**Texto para revisão**.
Ao contrário do que sucede nos Estados Unidos, onde são os ricos que moram nas encostas, os morros do Rio são ocupados pelos mais pobres, que ali erguem habitações frágeis, geralmente apenas de madeira. Segundo os especialistas, estes morros são compostos de rocha, com uma camada ténue de terra. Quando a terra se molha, transforma-se numa massa pantanosa que desce ladeira abaixo, levando consigo barracas e vidas humanas.

Não há notícia de que nenhum membro das classes mais abastadas tenha morrido nesta tragédia, tal como também não há registo de portugueses entre as vítimas. As classes média e alta tiveram apenas de lamentar a perda de alguns voos para outras cidades.

De qualquer modo, a vida no Rio vai voltando aos poucos ao normal. O jogo de futebol entre o Flamengo e a Universidade do Chile, para a Taça Libertadores da América, foi adiado para hoje, dia em que está prevista a reabertura das escolas. Mas os adultos já ontem voltaram ao trabalho e os transportes públicos estão novamente a funcionar.

**Tarefas**.
A. Copie à letra, do texto sobre os deslizamentos de terra no Rio, tudo desde "Não há notícia" até "para outras cidades.", sem mudar nada.
B. Escreva a continuação do texto sobre os deslizamentos de terra no Rio, começando logo a seguir à última frase.
As entradas não contam para nada disto.

(Entradas tiradas de uma coleção)

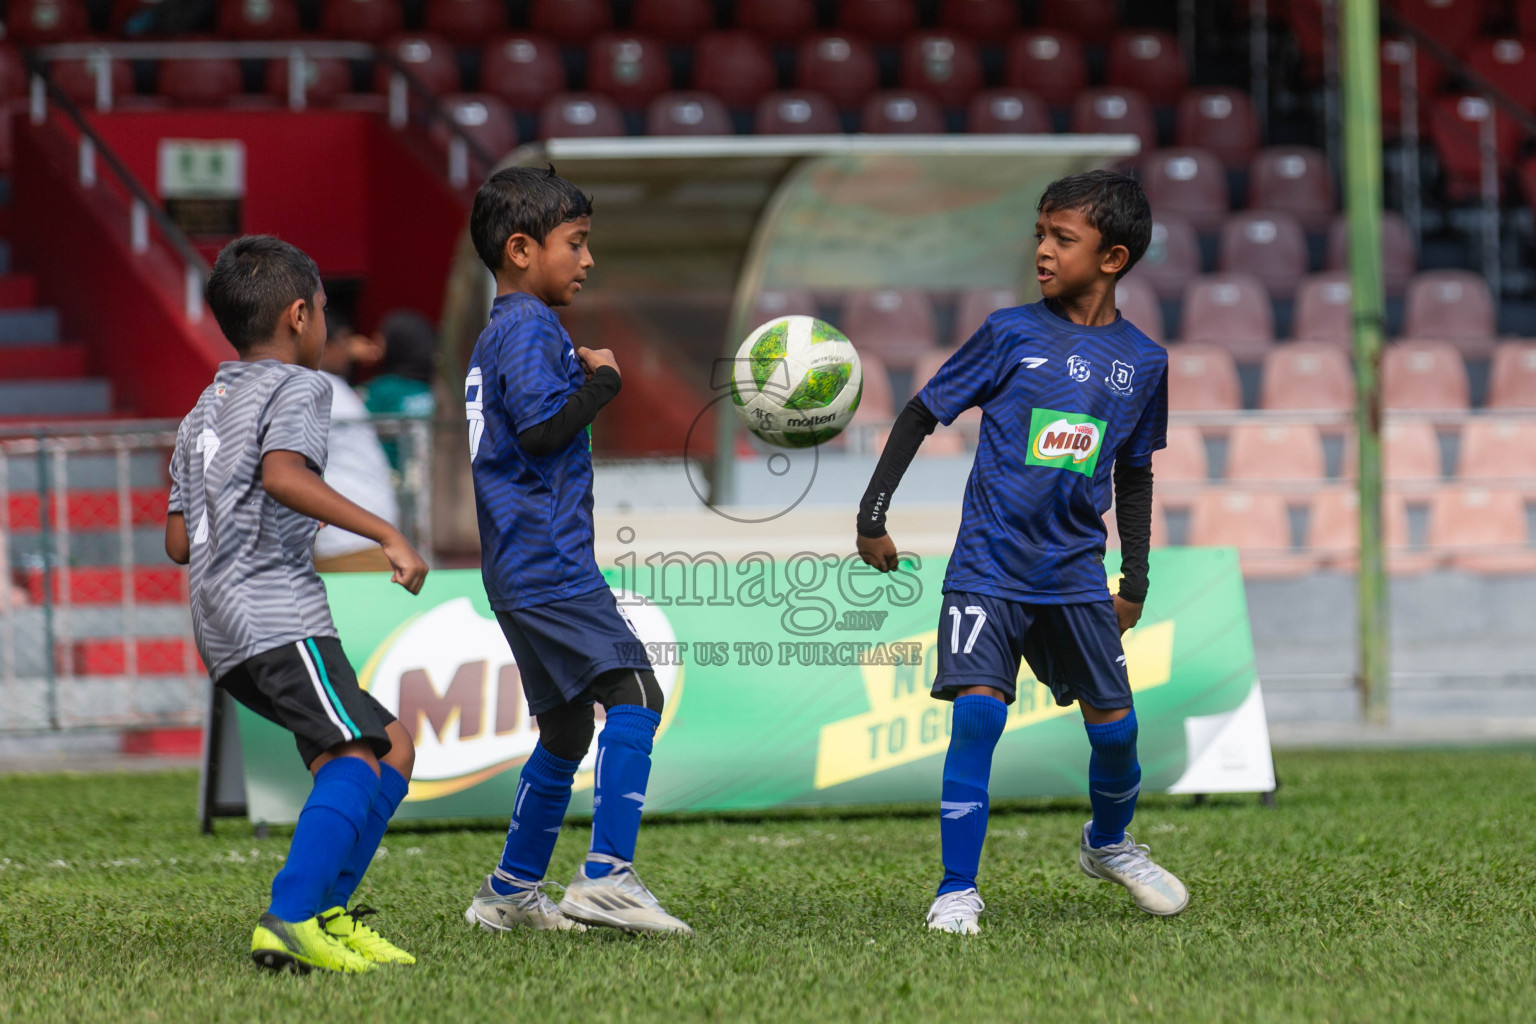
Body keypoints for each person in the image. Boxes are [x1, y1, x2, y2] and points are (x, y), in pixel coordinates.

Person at [853, 171, 1186, 935]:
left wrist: (1133, 579)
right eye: (1039, 233)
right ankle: (956, 891)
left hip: (1074, 576)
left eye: (1061, 238)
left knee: (1117, 732)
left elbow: (1135, 474)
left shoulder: (1143, 361)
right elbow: (919, 412)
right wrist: (873, 516)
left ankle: (1108, 844)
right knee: (977, 719)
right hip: (988, 568)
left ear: (1113, 257)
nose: (1041, 250)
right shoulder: (1009, 334)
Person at [164, 235, 429, 973]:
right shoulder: (302, 387)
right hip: (276, 612)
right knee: (350, 755)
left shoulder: (200, 410)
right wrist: (387, 532)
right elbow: (283, 475)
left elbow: (179, 540)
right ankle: (290, 917)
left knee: (391, 744)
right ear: (301, 313)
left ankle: (327, 913)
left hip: (219, 625)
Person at [459, 166, 691, 936]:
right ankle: (607, 877)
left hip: (517, 565)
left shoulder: (504, 329)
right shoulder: (527, 326)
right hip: (548, 559)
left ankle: (508, 892)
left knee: (565, 730)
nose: (588, 261)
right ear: (521, 249)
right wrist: (604, 384)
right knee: (639, 696)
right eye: (577, 244)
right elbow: (539, 430)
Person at [314, 321, 403, 573]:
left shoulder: (323, 386)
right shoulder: (317, 386)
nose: (351, 349)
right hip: (354, 540)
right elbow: (283, 474)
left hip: (355, 539)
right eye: (343, 341)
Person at [362, 311, 437, 472]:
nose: (376, 343)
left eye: (382, 338)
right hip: (438, 483)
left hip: (389, 482)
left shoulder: (380, 391)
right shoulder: (442, 390)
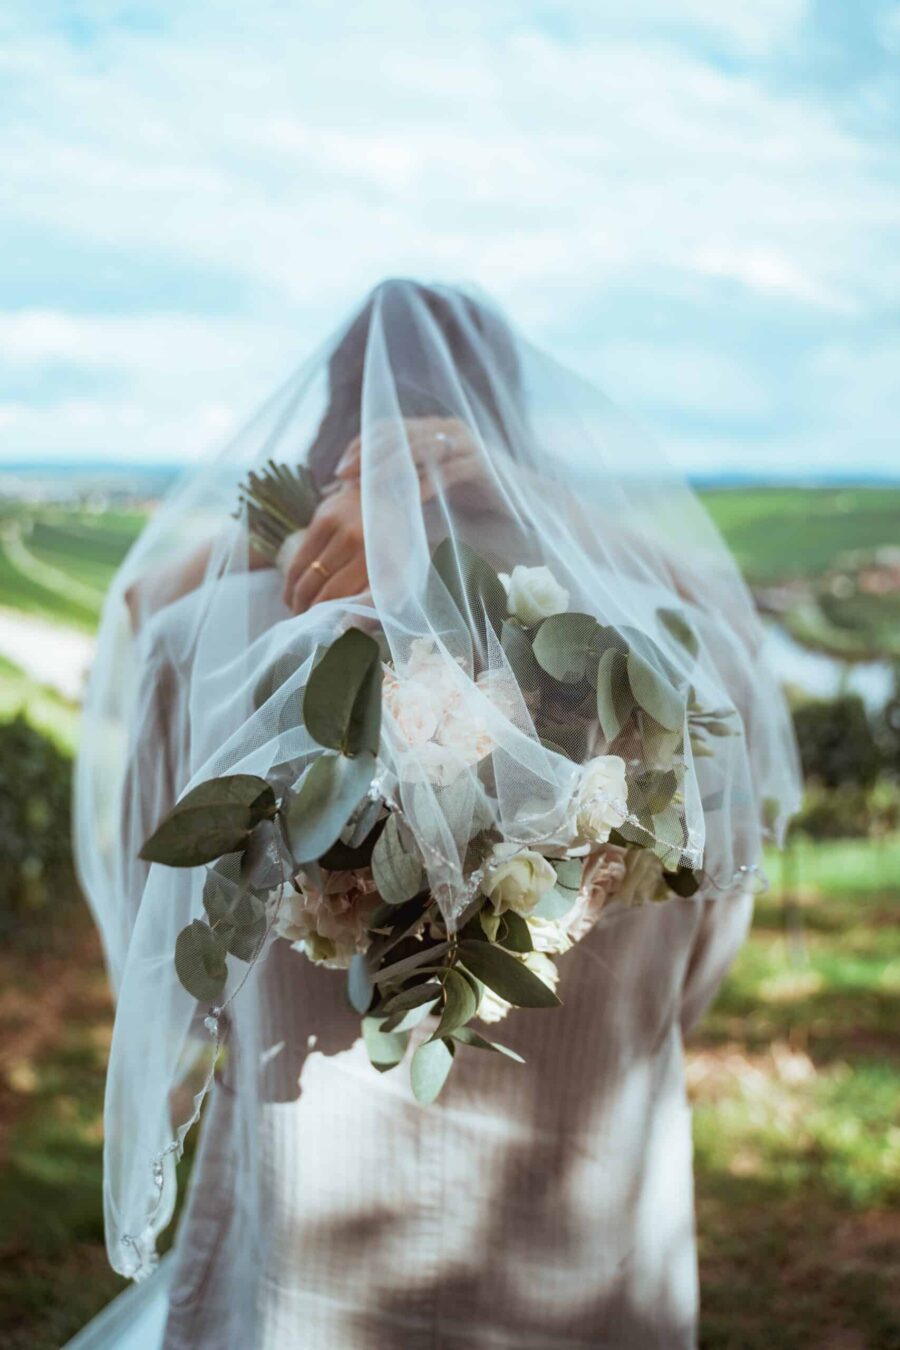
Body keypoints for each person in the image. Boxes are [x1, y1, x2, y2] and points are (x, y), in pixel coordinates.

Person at [75, 279, 800, 1348]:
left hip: (306, 1236)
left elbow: (166, 933)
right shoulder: (676, 658)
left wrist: (316, 514)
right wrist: (509, 487)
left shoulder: (199, 649)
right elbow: (709, 930)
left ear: (332, 421)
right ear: (510, 419)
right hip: (582, 1237)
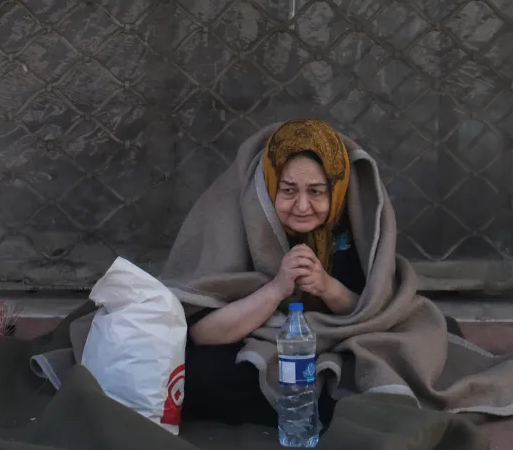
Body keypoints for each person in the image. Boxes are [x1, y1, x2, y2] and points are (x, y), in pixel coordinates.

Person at [178, 120, 462, 427]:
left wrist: (327, 287)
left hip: (342, 340)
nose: (302, 206)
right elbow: (202, 333)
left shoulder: (353, 221)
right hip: (264, 343)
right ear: (271, 185)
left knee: (436, 332)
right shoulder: (239, 216)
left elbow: (375, 310)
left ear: (336, 190)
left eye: (316, 192)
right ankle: (339, 409)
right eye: (288, 190)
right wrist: (276, 289)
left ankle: (319, 407)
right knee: (198, 374)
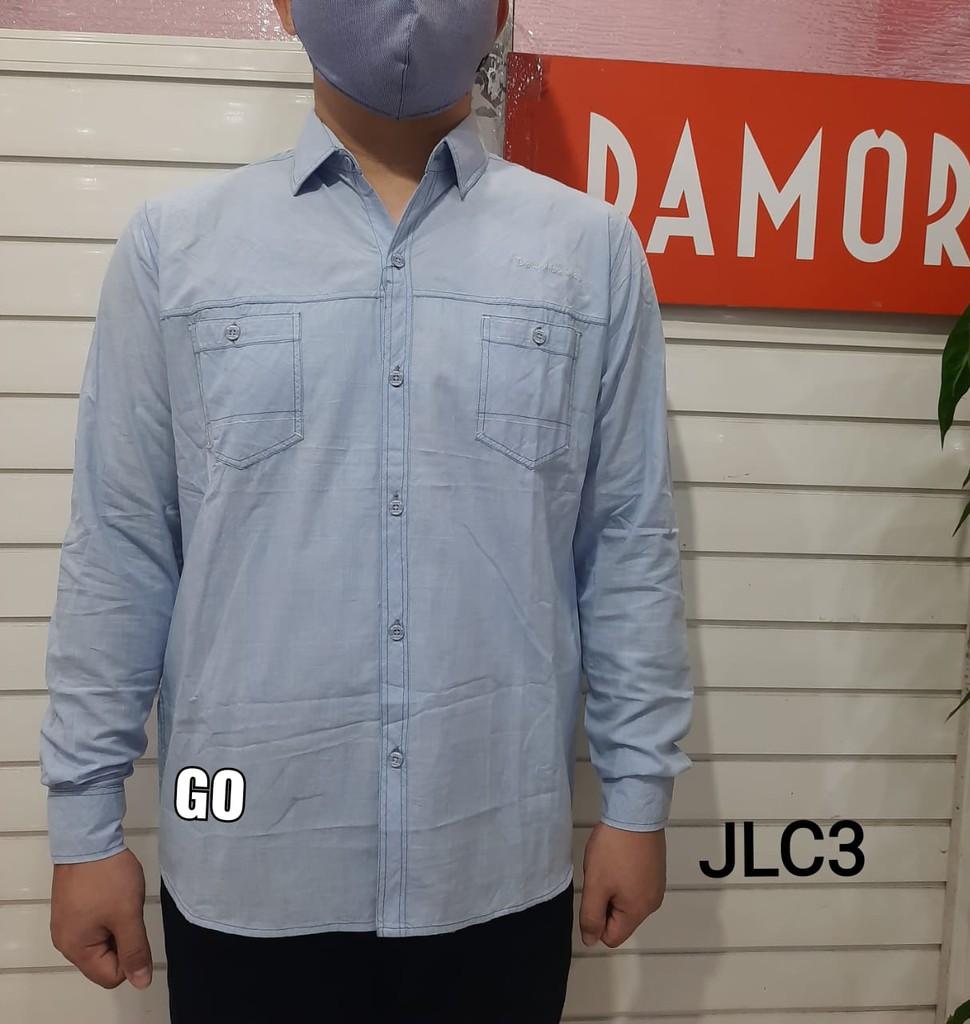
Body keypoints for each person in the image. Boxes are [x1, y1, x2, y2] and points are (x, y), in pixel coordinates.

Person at [39, 1, 694, 1020]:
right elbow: (122, 550)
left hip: (493, 865)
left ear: (502, 9)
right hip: (245, 860)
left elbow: (626, 547)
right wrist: (86, 827)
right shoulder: (176, 250)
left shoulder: (589, 254)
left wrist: (637, 799)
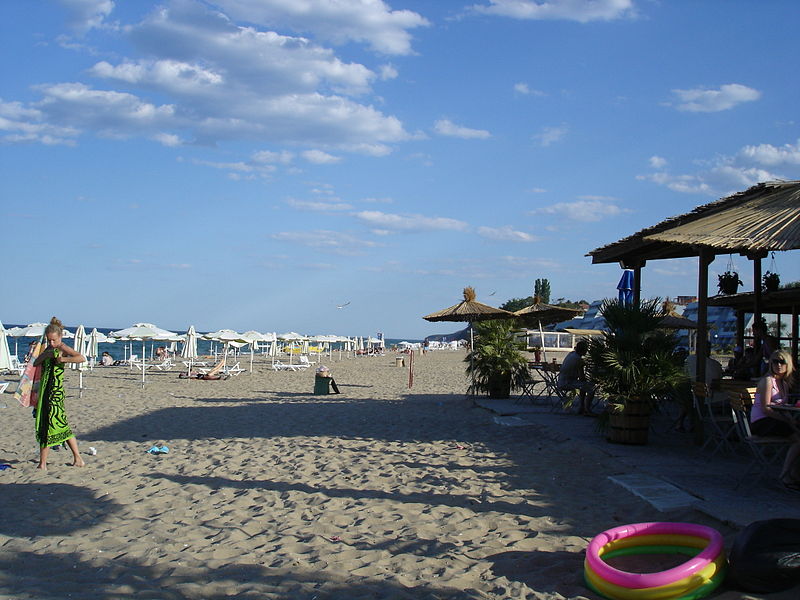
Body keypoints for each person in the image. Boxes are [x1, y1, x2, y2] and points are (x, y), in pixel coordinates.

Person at [32, 317, 86, 470]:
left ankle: (75, 458)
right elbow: (35, 363)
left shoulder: (62, 347)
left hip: (55, 393)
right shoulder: (48, 349)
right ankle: (45, 463)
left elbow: (81, 358)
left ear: (60, 337)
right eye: (49, 340)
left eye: (53, 340)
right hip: (45, 391)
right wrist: (47, 354)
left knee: (56, 424)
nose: (51, 343)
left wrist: (62, 359)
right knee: (46, 425)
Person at [751, 349, 800, 491]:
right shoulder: (768, 381)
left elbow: (781, 407)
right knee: (798, 439)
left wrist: (790, 418)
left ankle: (794, 473)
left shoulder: (783, 384)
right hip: (761, 422)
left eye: (782, 362)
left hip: (773, 420)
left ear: (788, 364)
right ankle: (786, 474)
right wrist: (788, 420)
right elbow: (766, 408)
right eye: (775, 361)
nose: (778, 365)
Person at [557, 340, 595, 415]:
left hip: (561, 381)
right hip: (567, 383)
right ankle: (587, 409)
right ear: (583, 350)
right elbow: (582, 377)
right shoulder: (578, 359)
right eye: (586, 350)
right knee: (591, 388)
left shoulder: (571, 354)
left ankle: (582, 407)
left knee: (583, 387)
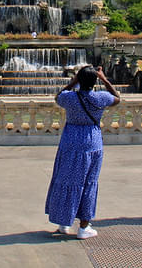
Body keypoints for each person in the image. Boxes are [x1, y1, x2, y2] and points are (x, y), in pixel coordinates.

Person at [45, 65, 120, 239]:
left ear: (79, 79)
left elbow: (57, 97)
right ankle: (84, 227)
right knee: (88, 182)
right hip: (91, 142)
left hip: (70, 141)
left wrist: (73, 82)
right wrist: (104, 78)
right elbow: (117, 98)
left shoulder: (70, 98)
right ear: (94, 81)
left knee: (66, 179)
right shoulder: (100, 98)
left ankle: (64, 222)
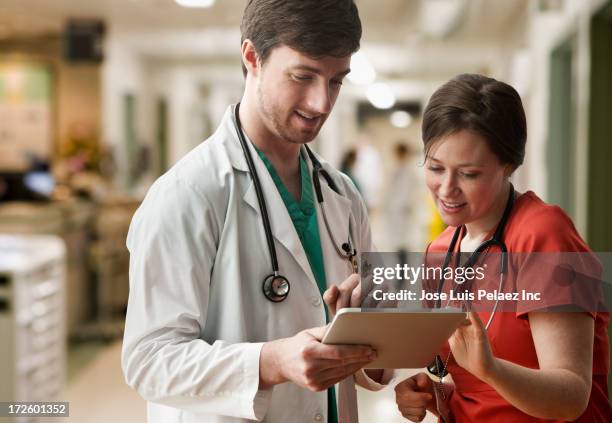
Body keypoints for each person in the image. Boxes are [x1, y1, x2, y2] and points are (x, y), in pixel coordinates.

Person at [121, 1, 378, 422]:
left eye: (336, 81)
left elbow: (372, 351)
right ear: (252, 57)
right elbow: (148, 360)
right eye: (303, 76)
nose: (321, 103)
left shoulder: (342, 194)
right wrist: (270, 362)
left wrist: (373, 336)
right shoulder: (186, 194)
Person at [394, 74, 610, 422]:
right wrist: (436, 395)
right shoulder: (440, 251)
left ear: (508, 164)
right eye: (435, 168)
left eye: (469, 173)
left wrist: (492, 369)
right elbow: (475, 388)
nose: (446, 189)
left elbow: (571, 396)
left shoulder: (543, 235)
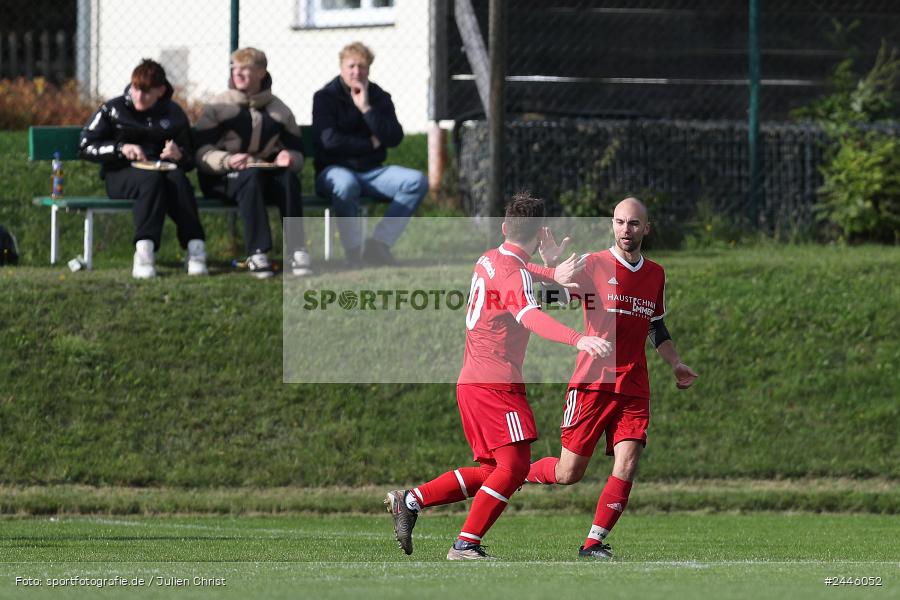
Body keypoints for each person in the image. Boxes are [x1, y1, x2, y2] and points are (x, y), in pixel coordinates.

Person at [385, 193, 612, 560]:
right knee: (516, 466)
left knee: (495, 470)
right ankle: (465, 543)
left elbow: (524, 281)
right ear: (540, 235)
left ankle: (411, 501)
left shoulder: (489, 259)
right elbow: (529, 314)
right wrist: (578, 338)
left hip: (472, 381)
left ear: (505, 227)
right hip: (494, 384)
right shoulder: (515, 274)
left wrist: (553, 272)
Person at [524, 197, 699, 559]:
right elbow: (551, 299)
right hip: (592, 381)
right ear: (612, 225)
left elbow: (655, 325)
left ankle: (593, 543)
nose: (626, 229)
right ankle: (513, 474)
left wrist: (676, 363)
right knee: (568, 472)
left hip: (634, 385)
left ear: (645, 229)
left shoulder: (656, 274)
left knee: (629, 461)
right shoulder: (593, 264)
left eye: (633, 223)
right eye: (620, 222)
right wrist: (552, 265)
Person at [80, 59, 206, 279]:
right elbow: (86, 146)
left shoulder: (174, 113)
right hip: (120, 174)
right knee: (151, 181)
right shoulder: (113, 109)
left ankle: (195, 248)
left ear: (160, 91)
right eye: (136, 89)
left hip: (162, 171)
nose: (139, 96)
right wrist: (119, 148)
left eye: (147, 92)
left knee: (178, 179)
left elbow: (189, 159)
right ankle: (144, 251)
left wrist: (179, 154)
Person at [195, 47, 311, 279]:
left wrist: (289, 158)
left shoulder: (280, 109)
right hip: (222, 178)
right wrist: (227, 160)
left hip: (263, 176)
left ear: (261, 73)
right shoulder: (218, 106)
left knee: (287, 178)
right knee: (250, 176)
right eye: (234, 68)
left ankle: (297, 250)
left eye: (245, 69)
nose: (237, 74)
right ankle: (257, 252)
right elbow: (201, 152)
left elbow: (297, 151)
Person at [312, 41, 428, 265]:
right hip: (334, 171)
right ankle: (354, 252)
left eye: (362, 66)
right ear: (341, 67)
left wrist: (366, 108)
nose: (357, 71)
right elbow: (329, 141)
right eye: (351, 66)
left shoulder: (379, 97)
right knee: (346, 185)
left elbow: (394, 137)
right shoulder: (325, 97)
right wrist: (370, 144)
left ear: (369, 68)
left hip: (372, 172)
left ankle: (379, 244)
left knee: (416, 181)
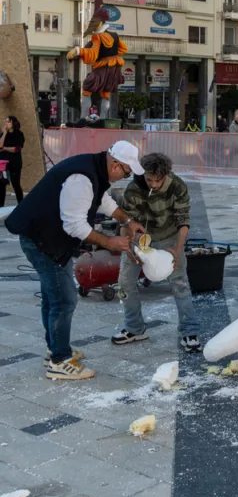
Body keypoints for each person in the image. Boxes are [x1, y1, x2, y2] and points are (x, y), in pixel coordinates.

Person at [5, 141, 145, 380]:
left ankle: (55, 349)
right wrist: (110, 243)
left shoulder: (95, 169)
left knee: (53, 297)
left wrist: (127, 221)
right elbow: (74, 225)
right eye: (126, 172)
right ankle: (60, 361)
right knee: (63, 300)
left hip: (47, 239)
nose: (125, 176)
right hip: (42, 242)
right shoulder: (82, 177)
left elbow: (101, 201)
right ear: (115, 165)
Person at [112, 151, 202, 352]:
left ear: (166, 176)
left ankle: (189, 331)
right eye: (149, 179)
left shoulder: (177, 186)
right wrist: (128, 246)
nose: (153, 184)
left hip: (169, 236)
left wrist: (177, 250)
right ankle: (135, 328)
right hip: (139, 239)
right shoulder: (134, 188)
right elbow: (126, 220)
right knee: (125, 282)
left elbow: (183, 220)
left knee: (180, 283)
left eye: (157, 181)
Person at [0, 116, 25, 206]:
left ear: (13, 123)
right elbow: (0, 146)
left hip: (14, 163)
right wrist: (4, 133)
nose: (6, 123)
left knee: (16, 184)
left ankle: (21, 205)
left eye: (8, 122)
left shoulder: (19, 134)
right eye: (5, 121)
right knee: (1, 185)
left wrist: (5, 148)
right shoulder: (3, 134)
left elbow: (17, 149)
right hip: (3, 163)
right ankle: (1, 206)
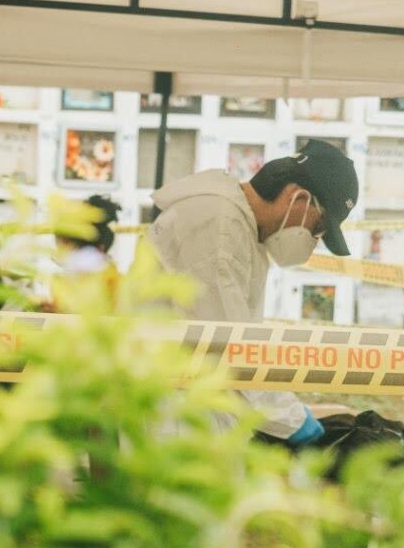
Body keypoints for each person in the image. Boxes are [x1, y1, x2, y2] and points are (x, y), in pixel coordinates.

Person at [148, 139, 358, 446]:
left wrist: (284, 410)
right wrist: (292, 419)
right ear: (298, 198)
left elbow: (241, 343)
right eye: (318, 228)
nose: (314, 241)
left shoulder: (240, 228)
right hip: (167, 412)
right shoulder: (218, 225)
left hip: (189, 403)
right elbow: (229, 349)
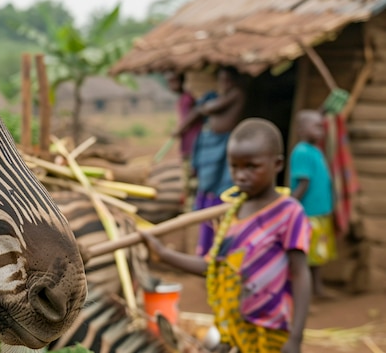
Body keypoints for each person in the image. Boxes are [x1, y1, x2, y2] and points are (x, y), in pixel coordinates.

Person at [142, 118, 312, 353]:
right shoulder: (232, 214)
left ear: (278, 164)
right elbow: (211, 267)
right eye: (234, 166)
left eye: (251, 167)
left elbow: (301, 274)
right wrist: (163, 253)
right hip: (233, 331)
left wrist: (295, 337)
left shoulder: (289, 213)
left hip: (272, 331)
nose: (241, 175)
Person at [186, 67, 247, 256]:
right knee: (208, 191)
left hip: (224, 146)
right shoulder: (220, 96)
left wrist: (204, 106)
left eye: (228, 79)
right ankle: (205, 248)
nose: (225, 83)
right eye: (222, 79)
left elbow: (210, 108)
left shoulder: (236, 94)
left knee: (223, 193)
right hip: (213, 145)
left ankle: (219, 250)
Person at [289, 109, 337, 299]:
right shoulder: (301, 152)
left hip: (320, 213)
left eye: (322, 126)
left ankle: (317, 289)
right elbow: (303, 183)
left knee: (316, 257)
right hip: (308, 215)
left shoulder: (315, 151)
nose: (321, 131)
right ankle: (303, 296)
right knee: (305, 259)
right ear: (301, 130)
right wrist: (289, 206)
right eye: (316, 126)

**Respostas por tarefa**.
A.
Não há notícia de que nenhum membro das classes mais abastadas tenha morrido nesta tragédia, tal como também não há registo de portugueses entre as vítimas. As classes média e alta tiveram apenas de lamentar a perda de alguns voos para outras cidades.

B.
Segundo os meteorologistas, uma onda de frio, vinda do Sul, encontrou um Rio de Janeiro com um ar invulgarmente quente, cercado de águas igualmente quentes. A cortina de montanhas que rodeia a cidade ajudou a concentrar a chuva durante muito tempo no mesmo local, gerando o excesso de precipitação. O cimento e o asfalto dificultaram a drenagem das águas, ampliando os riscos de inundação. Como a maré estava alta, o oceano não ajudou a escorrer as águas dos rios: pelo contrário, actuou como uma barreira. Na lagoa Rodrigo de Freitas, na zona mais nobre do Rio, o nível das águas subiu até metro e meio, inundando as áreas circundantes.

Segundo o engenheiro ambiental, o Rio é uma cidade vulnerável, pois trata-se de um local com muito cimento, cercado pelo mar, de um lado, e de montanhas, do outro. A proliferação de favelas resultante da desordem da ocupação do solo é o elemento que completa este perigoso quadro.

Quando ocorrem intempéries a cidade é servida pelo sistema Alerta Rio, que procura avisar a população para a iminência de fortes chuvadas e convoca bombeiros e polícias para estarem a postos. A acção de resgate foi eficaz, mesmo sem ter evitado mortes.